The plaintiff in the other case, 20-year-old Janice Rivera, was a passenger in a car that crashed on a Sanford, Fla., highway in August, severing her arm. She and the driver, Danielle Joseph, had been drinking Four Loko that night.

“Because of the stimulant and highly intoxicating effect of Four Loko ... [Joseph] was overly stimulated and intoxicated” and drove her vehicle “in a reckless and careless manner,” Rivera says in her complaint.

There is no precedent for a products liability suit involving caffeinated alcoholic drinks but both the Keiran family and Rivera say Four Loko was sold “in a defective condition, unreasonably dangerous to users,” making Phusion Projects strictly liable for Jason Keiran's death and Rivera's injuries.

Jason Keiran

Keiran, 20, shot himself in the head with his roommmate's gun. "But for Four Loko's dangerous condition and propensities, Jason M. Keiran would not have remained awake — yet intoxicated, disoriented and agitated — into the afternoon hours of September 17, 2010, and would not have suffered a fatal, accidental gunshot wound," his family says.

Under Florida law, an “unreasonably dangerous” product “must be dangerous to an extent beyond that which would be contemplated by the ordinary consumer who purchases it, with the ordinary knowledge common to the community as to its characteristics.” That excludes such products as whisky, the intoxicating dangers of which would be known to the ordinary consumer.

“Strict liability,” the Florida Supreme Court has noted, “does not make the manufacturer or seller [of a product] an insurer” of its safety. West v.
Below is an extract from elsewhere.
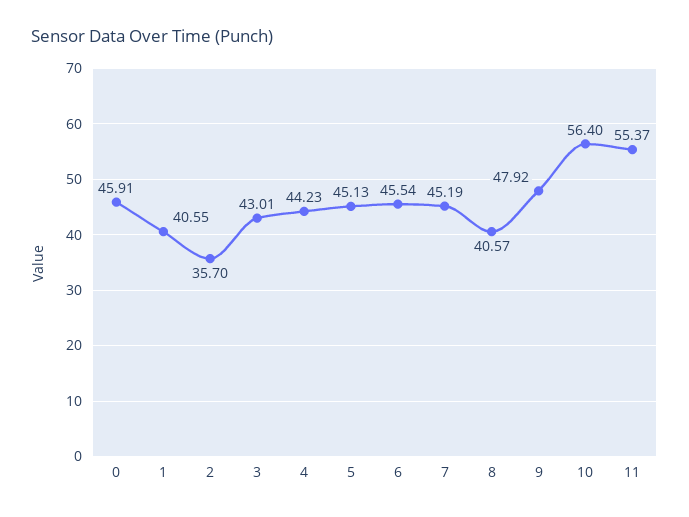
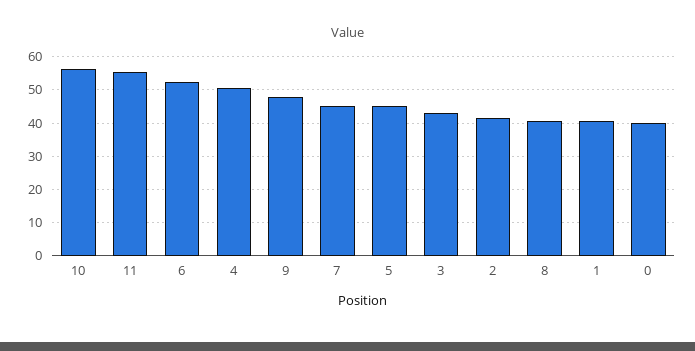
0: 45.91 -> 40
2: 35.7 -> 42
4: 44.23 -> 50
6: 45.54 -> 52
Caterpillar Tractor, 336 So.2d 80 (1976).

The Keiran family argues that Four Loko is unreasonably dangerous because

when using alcoholic energy drinks such as Four Loko, users become desensitized to the symptoms of intoxication, which increases the potential for alcohol-related harm, such as alcohol poisoning, physical injury, impaired driving, and sexual victimization.

Indeed, a recent study of college students found that those who drank alcohol mixed with energy drinks were twice as likely as students who drank only alcohol to ride with a driver under the influence, get hurt or injured, require medical treatment, take advantage of another person sexually, or be taken advantage of sexually.

But whether such “desensitization” is enough to distinguish Four Loko from whisky could be a close question. Referring to the combination of alcohol and caffeine, Phusion Projects has said, "If it were unsafe, popular drinks like rum and colas or Irish coffees that have been consumed safely and responsibly for years would face the same scrutiny that our products have recently faced."

The plaintiffs suing Phusion could also face causation problems since Keiran's death appears attenuated from his consumption of Four Loko and Rivera is a third party who was allegedly injured as a result of her friend's intoxication. A design defect in a product must be “a substantial factor” in causing an alleged injury.

Taking a different approach, a California woman last week filed a proposed class action against Phusion for falsely advertising Four Loko. Her attorneys formerly represented plaintiffs in a series of ill-fated class actions over the packaging of cereals such as Froot Loops and Cap'n Crunch's Crunch Berries.

Phusion has announced it will remove caffeine, guarana and taurine from Four Loko, citing the "difficult and politically-charged regulatory environment at both the state and federal levels."

UPDATES

  • Another passenger in Joseph's car, Briana McCarroll, has sued Phusion Projects.

  • A Florida woman filed another class action Jan. 5, 2011.

  • Another California woman filed a class action March 4, 2011.